Et le résultat est une expérience étonnante où l’on se retrouve à se questionner sur ce qu’on aurait décidé à la place de Menocchio, « tu as une journée pour décider si tu veux vivre ou mourir », lui dit l’un de ses proches dans son cachot éclairé par une seule chandelle, d’ailleurs payée par la famille.

Le film se présente comme une parabole et celle-ci rejoint l’époque actuelle en présentant un homme, qui tente désespérément de lutter contre le pouvoir tout en restant lui-même, « confronté à ses propres peurs et les trahisons des amis qui veulent le faire taire ». Finalement la rhétorique est encore la même aujourd’hui, « l’une des armes permettant de tromper les gens, et leurs jugements, implique nécessairement qu’ils s’éloignent et perdent le contact les uns avec les autres.

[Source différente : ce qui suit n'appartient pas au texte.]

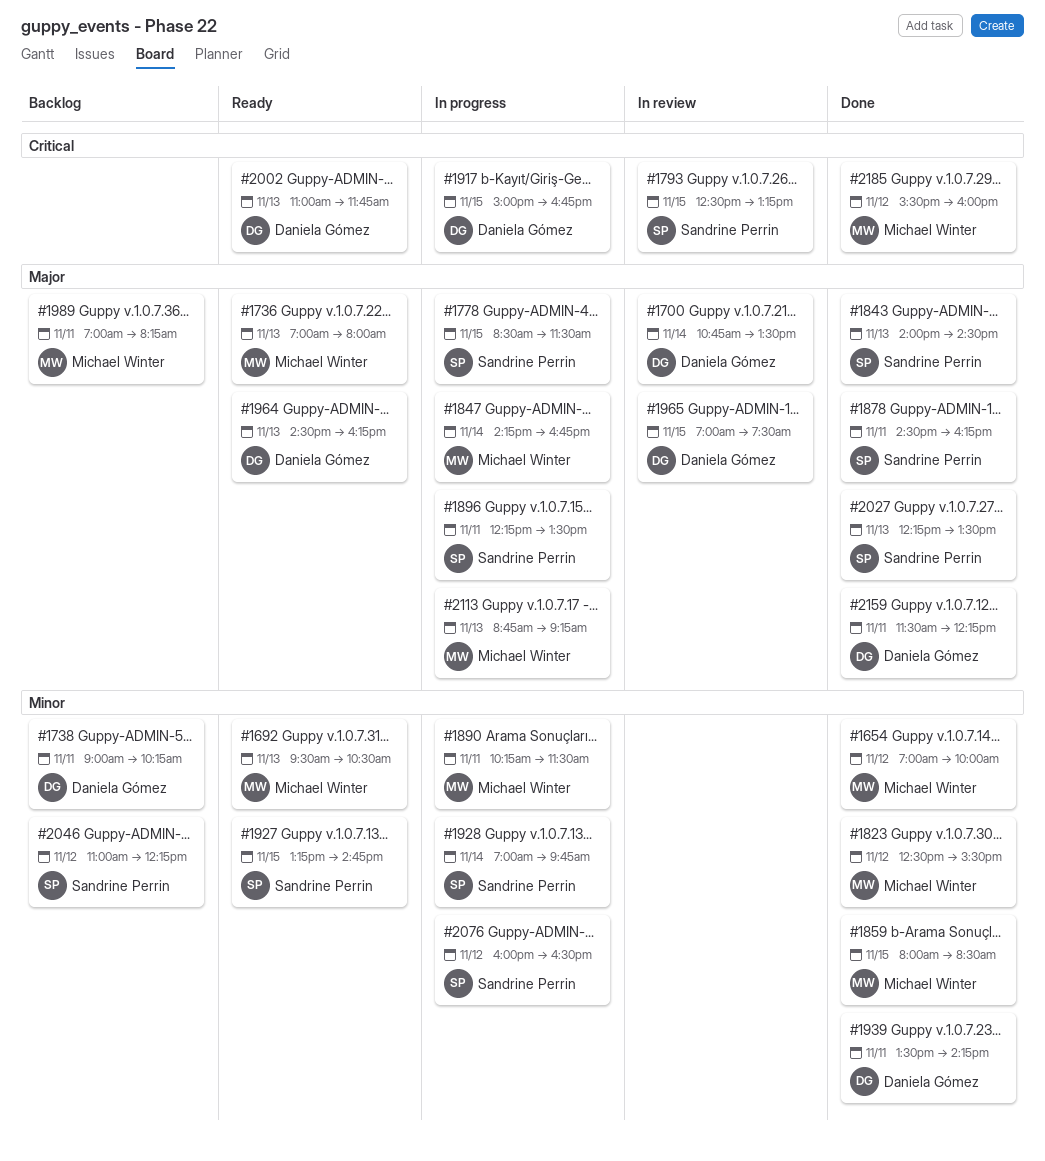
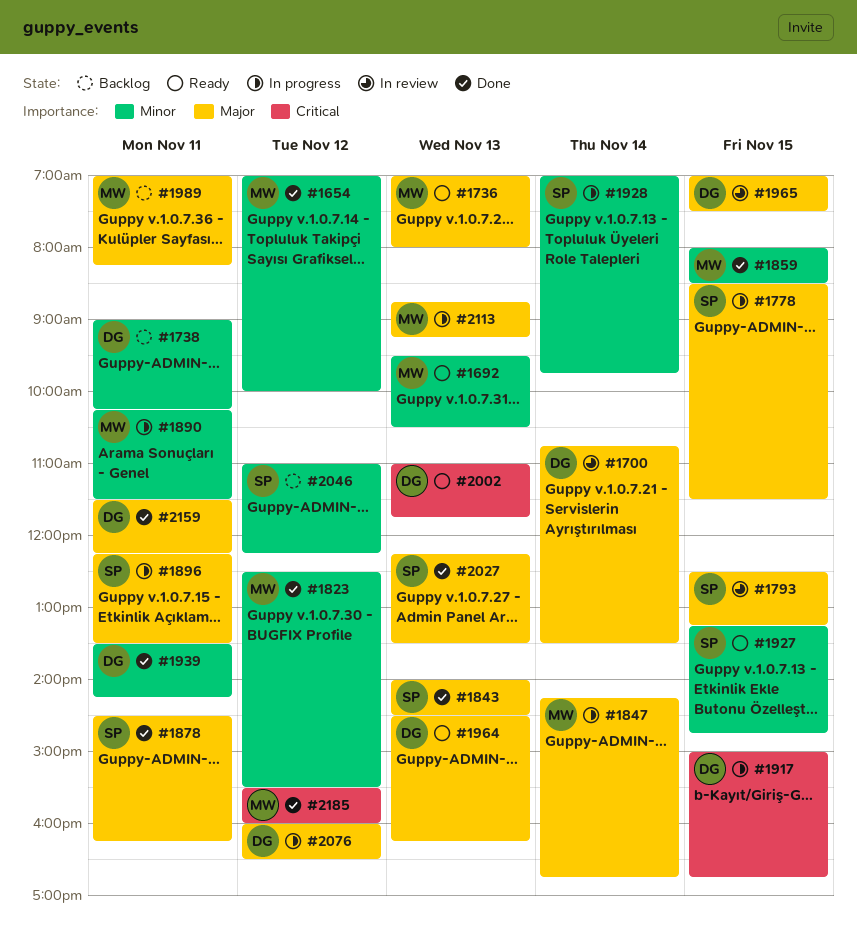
#1793, priority: Critical -> Major
#2076, owner: Sandrine Perrin -> Daniela Gómez
#2076, priority: Minor -> Major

Ils deviennent [constate Alberto Fasulo] des étrangers et l’on a toujours peur de l’étranger. »

Le débat sur l’éthique, dans une situation de confrontation au pouvoir, garde également la même actualité, et c’est ce que montre le film d’Alberto Fasulo, qui met en scène un individu et sa communauté il y a 500 ans. Le choix du naturalisme pour le tournage offre une vision quasi anthropologique de la relation du village et de ses habitant.es avec le pouvoir, représenté alors par l’Église. Cela crée, de facto, un lien avec les relations d’une communauté aujourd’hui et des individus qui la constituent, et celles entretenues avec le pouvoir actuel, c’est-à-dire l’État, en y ajoutant le poids de la religion et de l’idéologie en cours. Les scènes du procès sont en cela caractéristiques de ce lien direct entre hier et aujourd’hui s’agissant du discours d’opposition. Au centre de l’histoire de ce meunier du XVIème siècle en rébellion spontanée contre le pouvoir de l’Église et des institutions religieuses, est le combat toujours aussi contemporain entre « le système, l’individu et la communauté. »
Menocchio d’Alberto Fasulo est en salles le 17 avril.